- _LINHAS EXTRAÍDAS_:

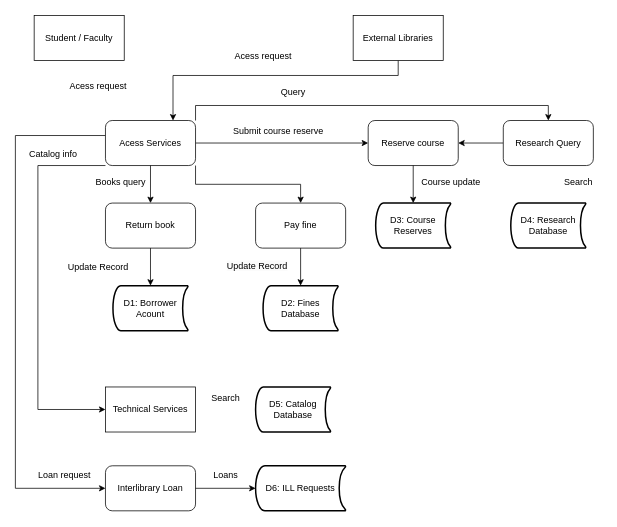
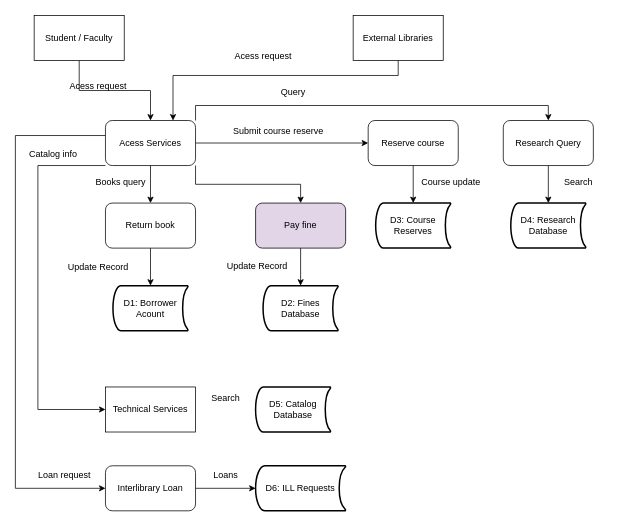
  <mxCell id="0" />
  <mxCell id="1" parent="0" />
+ <mxCell id="2" style="edgeStyle=orthogonalEdgeStyle;rounded=0;orthogonalLoop=1;jettySize=auto;html=1;exitX=0.5;exitY=1;exitDx=0;exitDy=0;entryX=0.5;entryY=0;entryDx=0;entryDy=0;" edge="1" parent="1" source="3" target="9"><mxGeometry relative="1" as="geometry" /></mxCell>
  <mxCell id="3" value="Student / Faculty" style="rounded=0;whiteSpace=wrap;html=1;" vertex="1" parent="1"><mxGeometry x="45" y="20" width="120" height="60" as="geometry" /></mxCell>
  <mxCell id="4" style="edgeStyle=orthogonalEdgeStyle;rounded=0;orthogonalLoop=1;jettySize=auto;html=1;" edge="1" parent="1" source="9" target="15"><mxGeometry relative="1" as="geometry" /></mxCell>
  <mxCell id="5" style="edgeStyle=orthogonalEdgeStyle;rounded=0;orthogonalLoop=1;jettySize=auto;html=1;exitX=1;exitY=1;exitDx=0;exitDy=0;entryX=0.5;entryY=0;entryDx=0;entryDy=0;" edge="1" parent="1" source="9" target="20"><mxGeometry relative="1" as="geometry" /></mxCell>
  <mxCell id="6" style="edgeStyle=orthogonalEdgeStyle;rounded=0;orthogonalLoop=1;jettySize=auto;html=1;exitX=1;exitY=0;exitDx=0;exitDy=0;entryX=0.5;entryY=0;entryDx=0;entryDy=0;" edge="1" parent="1" source="9" target="27"><mxGeometry relative="1" as="geometry" /></mxCell>
  <mxCell id="7" style="edgeStyle=orthogonalEdgeStyle;rounded=0;orthogonalLoop=1;jettySize=auto;html=1;exitX=0;exitY=1;exitDx=0;exitDy=0;entryX=0;entryY=0.5;entryDx=0;entryDy=0;" edge="1" parent="1" source="9" target="31"><mxGeometry relative="1" as="geometry"><Array as="points"><mxPoint x="50" y="220" /><mxPoint x="50" y="545" /></Array></mxGeometry></mxCell>
  <mxCell id="8" style="edgeStyle=orthogonalEdgeStyle;rounded=0;orthogonalLoop=1;jettySize=auto;html=1;entryX=0;entryY=0.5;entryDx=0;entryDy=0;" edge="1" parent="1" source="9" target="38"><mxGeometry relative="1" as="geometry"><Array as="points"><mxPoint x="20" y="180" /><mxPoint x="20" y="650" /></Array></mxGeometry></mxCell>
  <mxCell id="9" value="Acess Services" style="rounded=1;whiteSpace=wrap;html=1;" vertex="1" parent="1"><mxGeometry x="140" y="160" width="120" height="60" as="geometry" /></mxCell>
  <mxCell id="10" value="Acess request" style="text;html=1;align=center;verticalAlign=middle;resizable=0;points=[];autosize=1;strokeColor=none;fillColor=none;" vertex="1" parent="1"><mxGeometry x="80" y="100" width="100" height="30" as="geometry" /></mxCell>
  <mxCell id="11" value="" style="endArrow=classic;html=1;rounded=0;exitX=0.5;exitY=1;exitDx=0;exitDy=0;" edge="1" parent="1" source="9"><mxGeometry width="50" height="50" relative="1" as="geometry"><mxPoint x="400" y="370" as="sourcePoint" /><mxPoint x="200" y="270" as="targetPoint" /></mxGeometry></mxCell>
  <mxCell id="12" value="D1: Borrower Acount" style="strokeWidth=2;html=1;shape=mxgraph.flowchart.stored_data;whiteSpace=wrap;" vertex="1" parent="1"><mxGeometry x="150" y="380" width="100" height="60" as="geometry" /></mxCell>
  <mxCell id="13" value="Update Record" style="text;html=1;align=center;verticalAlign=middle;resizable=0;points=[];autosize=1;strokeColor=none;fillColor=none;" vertex="1" parent="1"><mxGeometry x="80" y="340" width="100" height="30" as="geometry" /></mxCell>
  <mxCell id="14" value="D2: Fines Database" style="strokeWidth=2;html=1;shape=mxgraph.flowchart.stored_data;whiteSpace=wrap;" vertex="1" parent="1"><mxGeometry x="350" y="380" width="100" height="60" as="geometry" /></mxCell>
  <mxCell id="15" value="Reserve course" style="rounded=1;whiteSpace=wrap;html=1;" vertex="1" parent="1"><mxGeometry x="490" y="160" width="120" height="60" as="geometry" /></mxCell>
  <mxCell id="16" value="Submit course reserve" style="text;html=1;align=center;verticalAlign=middle;resizable=0;points=[];autosize=1;strokeColor=none;fillColor=none;" vertex="1" parent="1"><mxGeometry x="300" y="160" width="140" height="30" as="geometry" /></mxCell>
  <mxCell id="17" value="Return book" style="rounded=1;whiteSpace=wrap;html=1;" vertex="1" parent="1"><mxGeometry x="140" y="270" width="120" height="60" as="geometry" /></mxCell>
  <mxCell id="18" style="edgeStyle=orthogonalEdgeStyle;rounded=0;orthogonalLoop=1;jettySize=auto;html=1;exitX=0.5;exitY=1;exitDx=0;exitDy=0;entryX=0.5;entryY=0;entryDx=0;entryDy=0;entryPerimeter=0;" edge="1" parent="1" source="17" target="12"><mxGeometry relative="1" as="geometry" /></mxCell>
  <mxCell id="19" value="Books query" style="text;html=1;align=center;verticalAlign=middle;resizable=0;points=[];autosize=1;strokeColor=none;fillColor=none;" vertex="1" parent="1"><mxGeometry x="115" y="228" width="90" height="30" as="geometry" /></mxCell>
- <mxCell id="20" value="Pay fine" style="rounded=1;whiteSpace=wrap;html=1;" vertex="1" parent="1"><mxGeometry x="340" y="270" width="120" height="60" as="geometry" /></mxCell>
+ <mxCell id="20" value="Pay fine" style="rounded=1;whiteSpace=wrap;html=1;fillColor=#e1d5e7;" vertex="1" parent="1"><mxGeometry x="340" y="270" width="120" height="60" as="geometry" /></mxCell>
  <mxCell id="21" style="edgeStyle=orthogonalEdgeStyle;rounded=0;orthogonalLoop=1;jettySize=auto;html=1;entryX=0.5;entryY=0;entryDx=0;entryDy=0;entryPerimeter=0;" edge="1" parent="1" source="20" target="14"><mxGeometry relative="1" as="geometry" /></mxCell>
  <mxCell id="22" value="&lt;span style=&quot;color: rgb(0, 0, 0); font-family: Helvetica; font-size: 12px; font-style: normal; font-variant-ligatures: normal; font-variant-caps: normal; font-weight: 400; letter-spacing: normal; orphans: 2; text-align: center; text-indent: 0px; text-transform: none; widows: 2; word-spacing: 0px; -webkit-text-stroke-width: 0px; white-space: nowrap; background-color: rgb(251, 251, 251); text-decoration-thickness: initial; text-decoration-style: initial; text-decoration-color: initial; display: inline !important; float: none;&quot;&gt;Update Record&lt;/span&gt;" style="text;whiteSpace=wrap;html=1;" vertex="1" parent="1"><mxGeometry x="300" y="340" width="110" height="40" as="geometry" /></mxCell>
  <mxCell id="23" value="D3: Course Reserves" style="strokeWidth=2;html=1;shape=mxgraph.flowchart.stored_data;whiteSpace=wrap;" vertex="1" parent="1"><mxGeometry x="500" y="270" width="100" height="60" as="geometry" /></mxCell>
  <mxCell id="24" style="edgeStyle=orthogonalEdgeStyle;rounded=0;orthogonalLoop=1;jettySize=auto;html=1;entryX=0.5;entryY=0;entryDx=0;entryDy=0;entryPerimeter=0;" edge="1" parent="1" source="15" target="23"><mxGeometry relative="1" as="geometry" /></mxCell>
  <mxCell id="25" value="Course update" style="text;html=1;align=center;verticalAlign=middle;resizable=0;points=[];autosize=1;strokeColor=none;fillColor=none;" vertex="1" parent="1"><mxGeometry x="550" y="228" width="100" height="30" as="geometry" /></mxCell>
- <mxCell id="26" style="edgeStyle=orthogonalEdgeStyle;rounded=0;orthogonalLoop=1;jettySize=auto;html=1;" edge="1" parent="1" source="27" target="15"><mxGeometry relative="1" as="geometry" /></mxCell>
+ <mxCell id="26" style="edgeStyle=orthogonalEdgeStyle;rounded=0;orthogonalLoop=1;jettySize=auto;html=1;" edge="1" parent="1" source="27" target="29"><mxGeometry relative="1" as="geometry" /></mxCell>
  <mxCell id="27" value="Research Query" style="rounded=1;whiteSpace=wrap;html=1;" vertex="1" parent="1"><mxGeometry x="670" y="160" width="120" height="60" as="geometry" /></mxCell>
  <mxCell id="28" value="Query" style="text;html=1;align=center;verticalAlign=middle;resizable=0;points=[];autosize=1;strokeColor=none;fillColor=none;" vertex="1" parent="1"><mxGeometry x="360" y="108" width="60" height="30" as="geometry" /></mxCell>
  <mxCell id="29" value="D4: Research Database" style="strokeWidth=2;html=1;shape=mxgraph.flowchart.stored_data;whiteSpace=wrap;" vertex="1" parent="1"><mxGeometry x="680" y="270" width="100" height="60" as="geometry" /></mxCell>
  <mxCell id="30" value="Search" style="text;html=1;align=center;verticalAlign=middle;resizable=0;points=[];autosize=1;strokeColor=none;fillColor=none;" vertex="1" parent="1"><mxGeometry x="740" y="228" width="60" height="30" as="geometry" /></mxCell>
  <mxCell id="31" value="Technical Services" style="whiteSpace=wrap;html=1;rounded=0;" vertex="1" parent="1"><mxGeometry x="140" y="515" width="120" height="60" as="geometry" /></mxCell>
  <mxCell id="32" value="D5: Catalog Database" style="strokeWidth=2;html=1;shape=mxgraph.flowchart.stored_data;whiteSpace=wrap;" vertex="1" parent="1"><mxGeometry x="340" y="515" width="100" height="60" as="geometry" /></mxCell>
  <mxCell id="33" value="Catalog info" style="text;html=1;align=center;verticalAlign=middle;resizable=0;points=[];autosize=1;strokeColor=none;fillColor=none;" vertex="1" parent="1"><mxGeometry x="25" y="190" width="90" height="30" as="geometry" /></mxCell>
  <mxCell id="34" value="Search" style="text;html=1;align=center;verticalAlign=middle;resizable=0;points=[];autosize=1;strokeColor=none;fillColor=none;" vertex="1" parent="1"><mxGeometry x="270" y="515" width="60" height="30" as="geometry" /></mxCell>
  <mxCell id="35" style="edgeStyle=orthogonalEdgeStyle;rounded=0;orthogonalLoop=1;jettySize=auto;html=1;entryX=0.75;entryY=0;entryDx=0;entryDy=0;" edge="1" parent="1" source="36" target="9"><mxGeometry relative="1" as="geometry"><Array as="points"><mxPoint x="530" y="100" /><mxPoint x="230" y="100" /></Array></mxGeometry></mxCell>
  <mxCell id="36" value="External Libraries" style="rounded=0;whiteSpace=wrap;html=1;" vertex="1" parent="1"><mxGeometry x="470" y="20" width="120" height="60" as="geometry" /></mxCell>
  <mxCell id="37" value="Acess request" style="text;html=1;align=center;verticalAlign=middle;resizable=0;points=[];autosize=1;strokeColor=none;fillColor=none;" vertex="1" parent="1"><mxGeometry x="300" y="60" width="100" height="30" as="geometry" /></mxCell>
  <mxCell id="38" value="Interlibrary Loan" style="rounded=1;whiteSpace=wrap;html=1;" vertex="1" parent="1"><mxGeometry x="140" y="620" width="120" height="60" as="geometry" /></mxCell>
  <mxCell id="39" value="D6: ILL Requests" style="strokeWidth=2;html=1;shape=mxgraph.flowchart.stored_data;whiteSpace=wrap;" vertex="1" parent="1"><mxGeometry x="340" y="620" width="120" height="60" as="geometry" /></mxCell>
  <mxCell id="40" style="edgeStyle=orthogonalEdgeStyle;rounded=0;orthogonalLoop=1;jettySize=auto;html=1;entryX=0;entryY=0.5;entryDx=0;entryDy=0;entryPerimeter=0;" edge="1" parent="1" source="38" target="39"><mxGeometry relative="1" as="geometry" /></mxCell>
  <mxCell id="41" value="Loans" style="text;html=1;align=center;verticalAlign=middle;resizable=0;points=[];autosize=1;strokeColor=none;fillColor=none;" vertex="1" parent="1"><mxGeometry x="270" y="618" width="60" height="30" as="geometry" /></mxCell>
  <mxCell id="42" value="Loan request" style="text;html=1;align=center;verticalAlign=middle;resizable=0;points=[];autosize=1;strokeColor=none;fillColor=none;" vertex="1" parent="1"><mxGeometry x="40" y="618" width="90" height="30" as="geometry" /></mxCell>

- _O QUE SE PEDE_: Liste todas as linhas acima em que aparece a palavra "Borrower".

- _RESULTADO FINAL_:
  <mxCell id="12" value="D1: Borrower Acount" style="strokeWidth=2;html=1;shape=mxgraph.flowchart.stored_data;whiteSpace=wrap;" vertex="1" parent="1"><mxGeometry x="150" y="380" width="100" height="60" as="geometry" /></mxCell>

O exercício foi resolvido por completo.